Biosorption of Solophenyl Red 7BE Dye onto Raw Sunflower Seed Hulls: Characterisation, Ionic Strength Effects, Kinetics and Isotherm Modelling

Anionic textile dyes released into wastewater streams pose a significant environmental challenge because of their chemical stability, poor biodegradability, and adverse effects on aquatic ecosystems. This study investigates, for the first time, the removal of the anionic dye Solophenyl red 7BE using the low cost biosorbent Sunflower seed hulls. The adsorption process was conducted in batch mode at room temperature under neutral conditions. The biosorbent was used in its raw form. The adsorbent was characterized using several characterization techniques such as the Fourier-transform infrared spectroscopy, thermogravimetry, X-ray diffraction and scanning electron microscopy coupled with Energy Dispersive X-ray spectroscopy. The adsorption mechanisms were discussed using equilibrium isotherms and kinetic models.

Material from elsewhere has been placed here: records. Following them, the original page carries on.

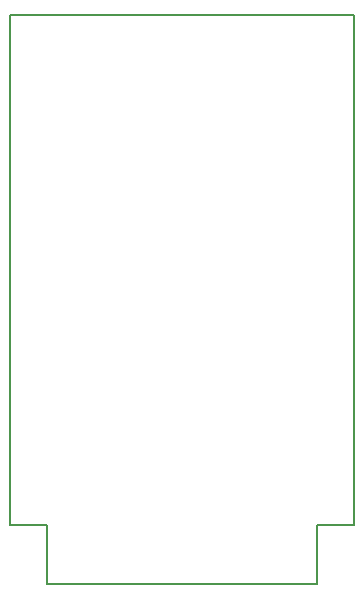
<source format=gko>
G04 #@! TF.FileFunction,Profile,NP*
%FSLAX46Y46*%
G04 Gerber Fmt 4.6, Leading zero omitted, Abs format (unit mm)*
G04 Created by KiCad (PCBNEW (2015-03-06 BZR 5484)-product) date 10/25/2015 10:03:52 PM*
%MOMM*%
G01*
G04 APERTURE LIST*
%ADD10C,0.100000*%
%ADD11C,0.150000*%
G04 APERTURE END LIST*
D10*
D11*
X169540000Y-130200000D02*
X169540000Y-87000000D01*
X166370000Y-130200000D02*
X169540000Y-130200000D01*
X166370000Y-135200000D02*
X166370000Y-130200000D01*
X143510000Y-130200000D02*
X140340000Y-130200000D01*
X143510000Y-135200000D02*
X143510000Y-130200000D01*
X143510000Y-135200000D02*
X166370000Y-135200000D01*
X140340000Y-87000000D02*
X169540000Y-87000000D01*
X140340000Y-130200000D02*
X140340000Y-87000000D01*
M02*

</source>
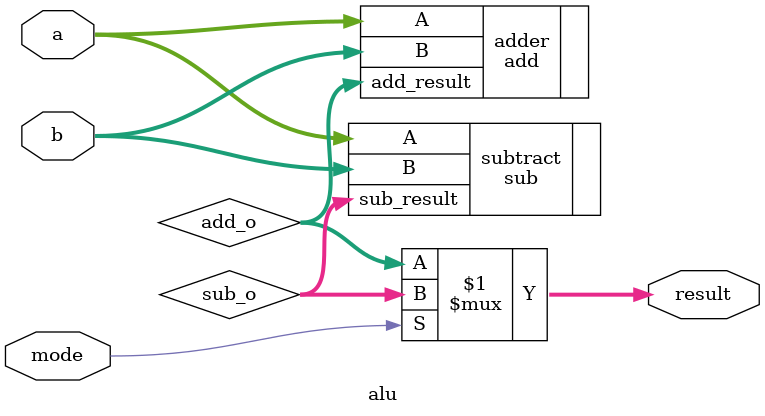
<source format=sv>
module alu(
  input logic  [3:0] a,
  input logic  [3:0] b,
  input logic        mode,
  output logic [4:0] result
);

logic [4:0] sub_o;
logic [4:0] add_o;

add adder(
  .A(a),
  .B(b),
  .add_result(add_o)
);
sub subtract(
  .A(a),
  .B(b),
  .sub_result(sub_o)
);

assign result = mode?sub_o:add_o;

  // Dump waves
  initial begin
    $dumpfile("dump.vcd");
    $dumpvars(1, alu);
  end
endmodule : alu

</source>
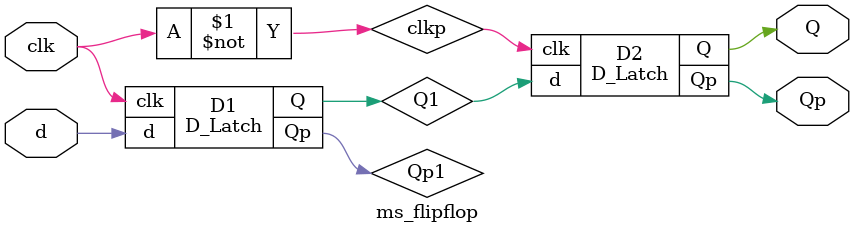
<source format=sv>
`timescale 1ns/1ns
module D_Latch (input d,clk, output Q,Qp);
	wire dp,n,dpp,clkp,j,k;
	not #6 G1(n,d);
	nand #8 G2(dpp,n,n);
	nand #8 G3(dp,d,d);
	nand #8 G4(clkp,clk,clk);
	nand #8 G5(j,dpp,clkp);
	nand #8 G6(k,dp,clkp);
	nand #8 G7(Qp,k,Q);
	nand #8 G8(Q,j,Qp);
endmodule
module ms_flipflop (input d,clk, output Q,Qp);
	wire Q1,Qp1,clkp;
	D_Latch D1 (d,clk,Q1,Qp1);
	not #6 G1(clkp,clk);
	D_Latch D2 (Q1,clkp,Q,Qp);
endmodule

</source>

Results demonstrated that Sunflower seed hulls is a highly effective and sustainable biosorbent for removing the Solophenyl red 7BE textile dye. At an adsorbent dose of 2.5 g / L and in presence of 5.84 g / L of sodium chloride, the Solophenyl red 7BE dye with 20 mg/L initial concentration has been removed with an efficiency above 97%. The addition of sodium chloride improves adsorption about 20% with less biosorbent. The kinetic study and characterization analyses revealed that the adsorption of Solophenyl red 7BE dye is a combination of physisorption and chemisorption mechanisms. The pseudo-first-order kinetic model describes the adsorption dynamic, while Freundlich isotherm provides the best fit for biosorption process. Strong and specific interactions between the dye and the matrix were observed.